After getting up in the dark for an entire summer — they needed to assemble the DIY greenhouse around the experimental vines, pump smoke onto them, and break the setup down before the sun rose to avoid a greenhouse-effect temperature stress on the grapevines — Zandberg and his collaborators cast a wide chemical net. They found that not only was smoke exposure creating the expected glycosides of volatile phenols, but that it changed other, seemingly unrelated parts of the grapes’ metabolism as well. Totally separate from the smoke flavors, molecules that contributed to tannins, color, mouthfeel and flavor in the grapes were being biosynthesized in different amounts in the smoke-exposed grapes than in their un-smoked control counterparts. This would be like if you or I ate a lot of garlic, and as a result got garlic breath — and got a sunburn and faster-growing hair at the same time.

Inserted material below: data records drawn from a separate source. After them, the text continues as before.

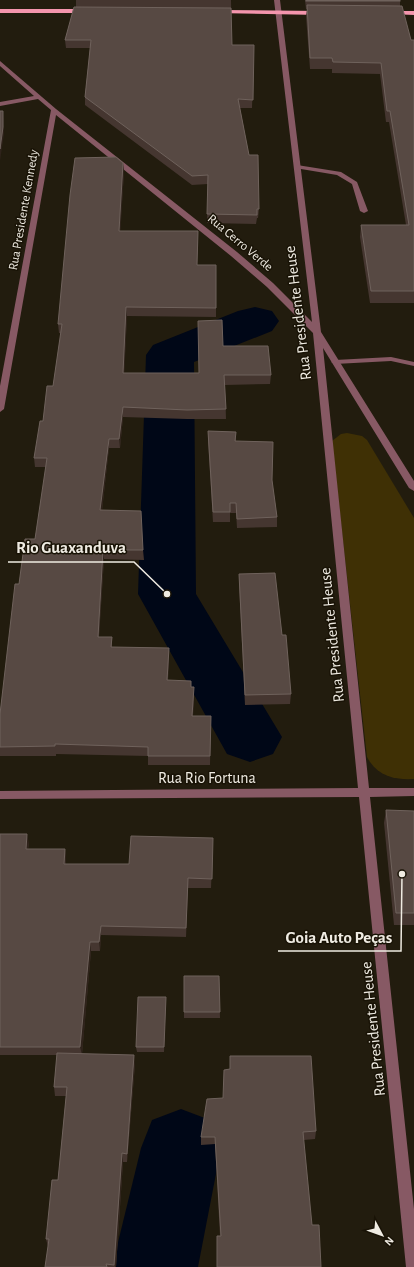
<svg xmlns="http://www.w3.org/2000/svg" width="414" height="1267" font-family="'Alegreya Sans',sans-serif">
<style>
.green{fill:#3f3005}
.lines{fill:none;stroke-linecap:round;stroke-linejoin:round}
.river{fill:#000717;fill-rule:evenodd}
.service{fill:#875964;fill-rule:evenodd}
.minor{fill:#875964;fill-rule:evenodd}
.primary{fill:#f495ad;fill-rule:evenodd}
.wall{fill:#453630}
.shaded-wall{fill:#2f231b}
.building{fill:#574943;stroke:#6f625c}
.labels{text-anchor:middle;dominant-baseline:central;stroke-width:3;stroke-linejoin:round;paint-order:stroke}
.far-street-label{font-size:13px;fill:#efebe2;stroke:#191306}
.street-label{font-size:16px;fill:#efebe2;stroke:#191306}
.leader{fill:none;stroke:#efebe2;stroke-width:1.5}
.callout-dot{fill:#efebe2;stroke:#191306;stroke-width:1.5}
.callout-label{font-size:17px;text-anchor:middle;font-weight:bold;fill:#efebe2;stroke:#191306;stroke-width:3;stroke-linejoin:round;paint-order:stroke}
</style>
<rect width="100%" height="100%" fill="#221c0e"/>
<path class="green" d="M347,433l15,3 5,4 47,78v261c-20,1 -37,-3 -47,-22l-35,-316 9,-7z"/>
<g class="lines">
<g class="river">
<path d="M255,307l17,4 7,10 -7,10 -78,31 2,232 86,143 -9,17 -23,8 -23,-8 -89,-160 8,-239 7,-10 85,-34z"/>
<path d="M181,1109l29,11 11,28 -23,119h-86l29,-119 11,-28z"/>
</g>
<g class="service">
<path d="M297,165l44,7 16,10 11,29 -4,2 -4,-2 -8,-27 -15,-9 -42,-7 -1,-1z"/>
<path d="M391,357l23,5v4l-23,-5 -56,3 -4,-2 4,-2z"/>
</g>
<path class="minor" d="M274,0h6l41,332 93,149v10l-5,-3 -86,-140 46,440h45v8l-44,1 44,412v58h-8l-47,-470 -359,2v-8l358,-3 -45,-455 -46,-46 -36,-31 -175,-141 -52,294 -4,3v-26l51,-276 -13,-11 -38,7v-4l34,-6 -34,-30v-5l56,48 181,143 36,31 39,39z"/>
<g class="primary">
<path d="M0,9h86l3,2 -3,2h-86z"/>
<path d="M218,10l102,1 3,2 -3,2 -104,-2v-2z"/>
<path d="M392,11h22v4l-24,-1v-2z"/>
</g>
</g>
<g class="wall">
<path d="M76,0h155l1,45h22l-2,63h-12l19,101 -1,9h-1l-1,6 -49,-1 1,-39 -16,1 -107,-80v-8l5,-49h-24l-1,-8 11,-33z"/>
<path d="M305,0h95v6l11,34h3v263h-44l-10,-66 1,-12h45l-17,-103h-3l-6,-48 -48,-1v-4h-22l-4,-53 1,-7h-1z"/>
<path d="M123,163l1,9 -4,59h78l-1,34h19v52l-89,-1 -3,57h75l24,-27 48,29 -1,9 -45,1 1,34h-39l-64,-2 -3,31h-11l-7,62 41,40 1,10 -40,-1 -5,78h13v10l57,1v9l-1,23 23,7 3,10 -1,19h18l-1,49h-62v-9l-92,-2v2h-56v-42l19,-130 16,-45 11,-72h-11l-1,-9 9,-37 10,-35 8,-53h-2l-1,-9z"/>
<path d="M208,431l28,1v9l36,39 5,37v10l-40,1 -1,-15h-6v9h-17l-5,-81z"/>
<path d="M239,574l43,61 9,59 -1,10 -45,1 -6,-121z"/>
<path d="M386,810l28,1v114h-20l-10,-102z"/>
<path d="M0,834l29,9 -1,6h37l1,9v6h63l84,-26 -2,50h-23l-2,49 -85,-2 -1,16h-9l-9,103 53,10 -8,98h-4l-7,105h-71l3,-20 -2,-8 12,-59 8,-84h-11l-1,-9 3,-32h-57z"/>
<path d="M184,976h35l1,42h-36z"/>
<path d="M166,997l-2,55h-27l-1,-5z"/>
<path d="M230,1056l86,75 -1,8 -11,1 -84,96 -5,-92 -14,1v-8l22,-39 7,-29z"/>
</g>
<g class="shaded-wall">
<path d="M3,111l1,23 -4,27v-12z"/>
<path d="M123,163l1,9 -4,68 -1,-9z"/>
<path d="M126,307l1,9 -3,66 -1,-9z"/>
<path d="M123,407v10l-3,31 -1,-9z"/>
<path d="M109,439v9l-8,72 -1,-10z"/>
<path d="M103,550l1,9 -6,88v-10z"/>
<path d="M169,648v9l-2,32v-9z"/>
<path d="M194,687v10l-2,29v-10z"/>
<path d="M27,834l2,9 -2,15 -1,-9z"/>
<path d="M65,849l1,9 -1,15 -1,-9z"/>
<path d="M188,878v10l-2,49v-9z"/>
<path d="M101,926v9l-1,16 -1,-9z"/>
<path d="M90,942l1,9 -9,104 -2,-8z"/>
<path d="M166,997v5l-2,50v-5z"/>
<path d="M134,1055l1,9 -8,98v-8z"/>
<path d="M122,1153l1,9 -7,105h-1z"/>
</g>
<g class="building">
<rect x="306" y="0" width="94" height="1"/>
<path d="M307,5l95,1 9,34h3v251h-43l-10,-66h48l-19,-114h-3l-6,-48 -48,-1 -1,-4h-22z"/>
<path d="M74,7l157,1 1,37h22l-1,55 -15,-1 11,56h9l1,54h-2v6l-50,-1 1,-39 -16,1 -107,-79 6,-57h-26z"/>
<path d="M0,111h3v16l-3,22z"/>
<path d="M116,157l7,6 -4,68h79l-1,34h19v43l-90,-1 -3,66h76l-1,-52 24,-1 1,26h45l3,29h-47l2,34 -39,1 -64,-3 -4,32h-10l-9,71 41,1 2,39h-40l-5,87h14l-1,10 58,1 -2,32 24,1v6h3l-2,29h19l-1,40h-62v-9l-93,-3v2l-55,1v-33l15,-130h4l6,-45h10l12,-81h-13l6,-37h3l4,-35h6l9,-62h-4l12,-129 5,-37z"/>
<path d="M208,431l28,1 -1,9 38,1 -1,38 5,37 -40,2 -1,-16h-6v9h-17z"/>
<path d="M275,573l7,62h4l5,59 -46,1 -6,-121z"/>
<path d="M386,810l28,1v102h-18z"/>
<path d="M0,834h27l-1,15h39l-1,15h65l2,-28 82,2 -1,41 -24,-1 -2,50 -85,-2 -2,16h-9l-10,105h-80z"/>
<path d="M184,976h35l1,36h-36z"/>
<path d="M138,997h28l-2,50h-28z"/>
<path d="M57,1053l77,2 -7,99 -5,-1 -8,112 -8,-1 1,3h-62l4,-28h-3l6,-59h6l9,-93h-13z"/>
<path d="M230,1056h81l5,75 -13,1 9,93h7l2,42h-104v-31h4l-6,-99h-14l6,-38 16,-1 1,-28 6,-1z"/>
</g>
<g class="labels">
<g class="far-street-label">
<text transform="translate(24 210) rotate(-80)">Rua Presidente Kennedy</text>
<text transform="translate(240 243) rotate(40)">Rua Cerro Verde</text>
</g>
<g class="street-label">
<text transform="translate(298 313) rotate(-97)">Rua Presidente Heuse</text>
<text transform="translate(332 635) rotate(-96)">Rua Presidente Heuse</text>
<text x="207" y="778">Rua Rio Fortuna</text>
<text transform="translate(373 1029) rotate(-96)">Rua Presidente Heuse</text>
</g>
</g>
<path class="leader" d="M167 594L134 562H8M402 874L401 951H278"/>
<g class="callout-dot">
<circle cx="167" cy="594" r="4"/>
<circle cx="402" cy="874" r="4"/>
</g>
<g class="callout-label">
<text x="71" y="553">Rio Guaxanduva</text>
<text x="339" y="943">Goia Auto Peças</text>
</g>
<g transform="translate(382 1235) rotate(131)" stroke="#191306" stroke-width="3" paint-order="stroke">
<path d="M0-3L7 15L0 10L-7 15Z" fill="#efebe2"/>
<text y="-6" font-size="11" font-weight="bold" text-anchor="middle" fill="#efebe2">N</text>
</g>
</svg>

If the first wave of smoke taint research was finding volatile phenols and the second wave was examining their glycosides, Zandberg and his collaborators also made sure to build their experimental design around a third wave: local flavors. To make the experimental smoke treatment, they used bark and needles from endemic ponderosa pine. We’re beginning to understand that smoke taint has a site-specific character all its own — an airoir, if you will. The chemical composition and flavor of smoke depends on what type of vegetation is burning, and how much lignin, cellulose and hemicellulose (the building blocks of woody plant tissue) it contains. Just as applewood, oak and mesquite fires produce different flavors of barbecue, wildfires on shrub land, a pine forest, or a stand of eucalyptus will all make different types of smoke and different types of smoke taint.

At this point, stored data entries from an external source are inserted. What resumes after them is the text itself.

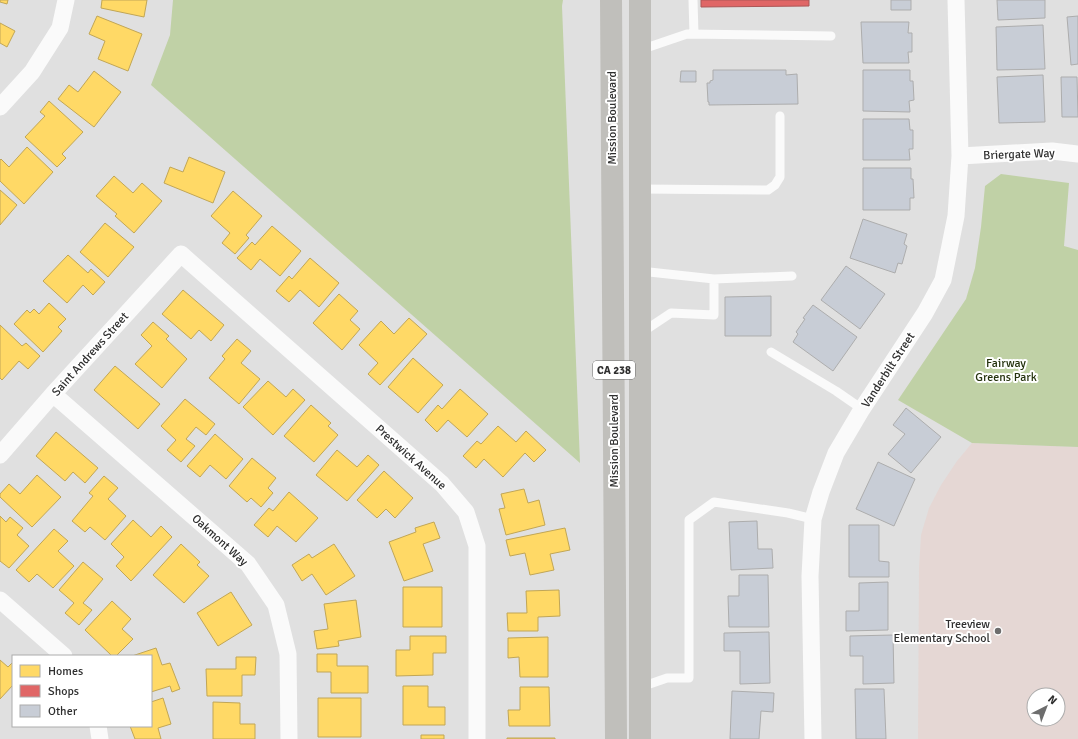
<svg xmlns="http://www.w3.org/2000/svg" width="1078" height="739" viewBox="0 0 1078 739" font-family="Signika,sans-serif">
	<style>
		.education { fill: #e5d7d4; fill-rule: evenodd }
		.green { fill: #c0d1a6 }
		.homes { fill: #ffd966; stroke: #c1a656 }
		.shops { fill: #e06666; stroke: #ab5656 }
		.building { fill: #c8cdd6; stroke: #adadad }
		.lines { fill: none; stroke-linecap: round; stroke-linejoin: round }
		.lane { stroke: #fafafa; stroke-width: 9 }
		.street { stroke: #fafafa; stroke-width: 17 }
		.primary { stroke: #c0bfbb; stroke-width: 22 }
		.poi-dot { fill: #6d6d6d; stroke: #fff; stroke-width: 1.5 }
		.labels { text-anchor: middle; stroke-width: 4; stroke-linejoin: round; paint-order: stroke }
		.shield { fill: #fff; stroke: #6d6d6d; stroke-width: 1 }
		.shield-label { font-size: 11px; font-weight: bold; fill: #2f2f2f }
		.street-label { font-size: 12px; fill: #2f2f2f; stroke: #fff }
		.park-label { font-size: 12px; fill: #25320e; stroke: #fff }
		.poi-label { font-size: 12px; fill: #2f2f2f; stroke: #fff; text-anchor: end }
	</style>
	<rect width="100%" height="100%" fill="#e0e0e0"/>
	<path class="education" d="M972,443L1078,447V739H918L919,567L921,535L929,508L941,485L957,461ZM1034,695H1058V719H1034Z"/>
	<path class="green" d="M173,0H563L562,6L580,463L151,85L170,35Z
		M1001,174L1069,183L1064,246L1078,250V447L972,443L898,400L966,299L975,268L981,227L985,186Z"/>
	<path class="homes" d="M0,0H8L7,4L0,2Z
		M102,0H147L144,17L101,8Z
		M97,16L142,34L128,71L98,59L105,41L89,34Z
		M0,23L15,31L7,47L0,43Z
		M94,71L121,92L94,127L58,99L69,85L78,92Z
		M49,101L83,132L62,154L66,158L57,167L25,137L45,116L40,112Z
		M27,147L53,172L24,204L0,181V160L1,159L9,167Z
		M189,157L225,172L213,203L164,183L170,167L183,172Z
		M114,176L133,193L142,183L162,201L134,233L115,216L117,214L96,196Z
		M0,190L17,205L0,225Z
		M233,191L262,216L246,235L249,238L235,254L222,243L230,233L211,216Z
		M105,223L134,247L108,277L80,252Z
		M272,226L301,251L280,276L260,259L251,270L237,258L252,242L255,245Z
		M68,255L88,273L91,269L105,282L93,295L83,285L67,303L43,281Z
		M310,258L339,283L319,307L300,290L289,302L276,291L289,276L292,279Z
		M183,290L224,325L211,341L199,330L191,339L162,314Z
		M339,294L358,311L350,320L360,329L342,350L313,323Z
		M49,303L66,319L58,327L62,331L43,352L14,324L27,310L30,313L34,309L39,314Z
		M409,318L427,334L380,385L368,374L378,363L359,345L381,321L394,334Z
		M153,322L169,336L166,339L187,359L162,388L135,364L152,346L141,335Z
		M0,325L22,346L26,343L40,356L28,369L19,361L2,380L0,378Z
		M237,339L251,351L241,363L260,379L239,404L209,378L225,359L222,356Z
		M413,358L443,385L418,413L388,387Z
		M115,366L160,404L138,429L94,390Z
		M268,381L286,397L293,389L305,400L273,435L243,407Z
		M460,389L488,414L467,437L448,420L437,432L425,420L438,405L442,409Z
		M185,399L215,424L206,435L196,427L186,439L195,446L181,462L167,450L176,440L161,426Z
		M311,405L331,423L328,426L338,435L314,462L284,436Z
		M498,426L516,442L526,431L546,450L534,462L525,453L503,477L484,459L476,468L463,456L477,441L481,444Z
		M56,432L98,468L85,483L73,472L65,481L36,456Z
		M215,434L243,459L226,479L210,465L200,477L187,466Z
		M337,450L357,467L368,455L379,465L347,501L316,475Z
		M252,458L276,478L268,488L273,493L261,507L251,498L247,502L229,486Z
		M384,471L413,498L395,518L386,509L377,518L357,500Z
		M37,475L61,497L32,527L0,497V494L9,484L20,494Z
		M104,476L118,488L108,499L126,516L105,540L90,527L85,532L72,521L93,496L89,493Z
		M524,489L528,503L539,500L545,525L506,535L499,509L505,508L501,494Z
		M289,492L318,518L296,542L277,526L268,537L254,525L269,508L273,511Z
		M0,516L6,522L10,517L23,528L17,535L29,546L9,568L0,561Z
		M133,520L151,537L161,526L172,537L131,581L116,566L124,557L111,544Z
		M434,522L440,538L423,544L433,571L404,581L389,542L416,532L415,528Z
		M565,528L570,550L550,554L554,570L530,575L525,553L510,556L506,540Z
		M54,529L68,541L58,551L74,566L53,588L37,574L29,582L16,570Z
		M181,544L200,562L197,565L209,576L184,603L153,575Z
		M334,544L355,576L326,595L312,574L302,581L292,565L309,554L312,558Z
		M83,562L103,579L83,603L92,610L79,625L65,613L74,603L59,590Z
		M403,587H442V627H403Z
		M559,590L560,616L538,617V631H508L507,613H527L526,591Z
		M231,592L252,625L218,646L197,613Z
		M356,600L361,637L338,641L339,646L317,649L314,631L328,629L324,604Z
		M112,601L131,619L122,629L133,639L116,656H112L85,630Z
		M410,636H446V653H433V675L396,676V650H410Z
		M548,637V677H520L519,657L508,658V638Z
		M156,648L162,665L170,663L180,689L172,692L170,686L151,692V656H132Z
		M317,654H337V666H368V693H331V672H317Z
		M236,657H256L255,675H242V696H207L206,669H236Z
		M0,660L8,667L13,662V685L0,699Z
		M403,686H428V707H445V725H403Z
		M520,687H549L550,726H509L508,710H520Z
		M163,698L171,724L158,728L161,739H135L130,726H151V702Z
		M318,698H361V737H318Z
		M213,702L240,703V724H255V739H213Z
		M421,735H444V739H421Z
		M507,738H555V739H507Z"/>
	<path class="shops" d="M701,0H809V6L701,7Z"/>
	<path class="building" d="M891,0H911V10H891Z
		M997,0H1045V18L998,20Z
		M1078,16V64L1071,65L1067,17Z
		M861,22H909L908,33H912V52H908L909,63H863Z
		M1043,25L1045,69L997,70L996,27Z
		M713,70H786V75L797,74L798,104L709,105V102H708L707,83H710V81L713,80Z
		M863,70H910V81H913L914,100L909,101L910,112L863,111Z
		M681,71H696V82H680Z
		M1043,75L1045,122L999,123L997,77Z
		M1061,77H1077L1078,117H1062Z
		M863,119H909L910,130H913V149H909L910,160H863Z
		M863,168H911V179H913L914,198H910V210H863Z
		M863,219L907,234L904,244L907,246L902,264L898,263L895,273L850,258Z
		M846,266L885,294L860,329L821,300Z
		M771,296V336H725V297Z
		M813,305L857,337L833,371L793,342L798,334L796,332L805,319L803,318Z
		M906,408L941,437L911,473L888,454L905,434L893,425Z
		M878,462L915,479L894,526L856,509Z
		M757,521L758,549H772L773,568L731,570L729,522Z
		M849,525H879V561L889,562V577H849Z
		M739,575H768L769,627H729L728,596H739Z
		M888,582V630L846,631V611H859V583Z
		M769,632L770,683L740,684V651H724V633Z
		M893,635L894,683L863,684V656H850V636Z
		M855,689H884L886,739H856Z
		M732,691L774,693L773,712L761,711L759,739H730Z"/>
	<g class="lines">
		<path class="lane" d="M693,0L694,34
			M640,50L687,34L831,36
			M640,189L768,190L775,185L780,177V116
			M640,271L714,279V315L671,313L641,333
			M714,279L792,276
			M771,352L836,391L862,409
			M641,687L667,678H689V520L714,502L788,513L813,519"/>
		<path class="street" d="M0,107L32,72L60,28L66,0
			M960,156L1052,151L1078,154
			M53,394L248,564L276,605L288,654L289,739
			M0,455L53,394L181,254L442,484L466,512L477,546V739
			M0,600L64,656
			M98,726L100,739
			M813,739L810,576L813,519L821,492L836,453L862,409L925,313L943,280L956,216L960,156L956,0"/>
		<path class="primary" d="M611,0L616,739
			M640,0V739"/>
	</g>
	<circle class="poi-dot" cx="998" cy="631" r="4"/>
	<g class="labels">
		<rect class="shield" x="593" y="361" width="42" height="18" rx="3"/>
		<g class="shield-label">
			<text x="614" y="374">CA 238</text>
		</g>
		<g class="street-label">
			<text transform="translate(612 118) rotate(-90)" y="4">Mission Boulevard</text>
			<text transform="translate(1019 154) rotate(-2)" y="4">Briergate Way</text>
			<text transform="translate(90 354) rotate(-48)" y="4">Saint Andrews Street</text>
			<text transform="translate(888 370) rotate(-57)" y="4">Vanderbilt Street</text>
			<text transform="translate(614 441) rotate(-90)" y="4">Mission Boulevard</text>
			<text transform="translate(411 457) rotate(42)" y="4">Prestwick Avenue</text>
			<text transform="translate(220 540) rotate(42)" y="4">Oakmont Way</text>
		</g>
		<g class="park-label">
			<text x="1006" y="367">Fairway<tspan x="1006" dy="14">Greens Park</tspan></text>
		</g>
		<g class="poi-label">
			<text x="990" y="628">Treeview<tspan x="990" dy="14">Elementary School</tspan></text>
		</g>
	</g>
	<rect x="12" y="655" width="140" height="72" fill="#ffffff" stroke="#acacac"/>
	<rect x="20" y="665" width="20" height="12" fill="#ffd966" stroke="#acacac"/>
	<text x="48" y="675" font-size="12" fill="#2f2f2f">Homes</text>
	<rect x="20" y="685" width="20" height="12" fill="#e06666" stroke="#acacac"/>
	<text x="48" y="695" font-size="12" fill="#2f2f2f">Shops</text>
	<rect x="20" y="705" width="20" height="12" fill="#c8cdd6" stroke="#acacac"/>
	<text x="48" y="715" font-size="12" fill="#2f2f2f">Other</text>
	<g transform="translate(1046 707) rotate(42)"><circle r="19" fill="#ffffff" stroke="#acacac"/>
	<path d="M0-3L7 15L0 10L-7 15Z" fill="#6d6d6d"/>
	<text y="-6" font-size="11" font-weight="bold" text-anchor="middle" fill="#2f2f2f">N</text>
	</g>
</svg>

With the increasing sophistication of our smoke taint knowledge, in the coming years we may be able to intervene sooner and in more locally appropriate ways when wildfires threaten our grapes. In the meantime, if you want to taste a creative approach to dealing with smoke taint yourself, some wineries are finding that California’s smoke clouds have a silver lining for the open-minded — as is the case with Yosemite Cellars’ Rim Fire Red, a blend of smoke-exposed and unexposed grapes. Perhaps we’ll see more finessed smoky blends using 2018’s grapes. Check back in 2020 or so.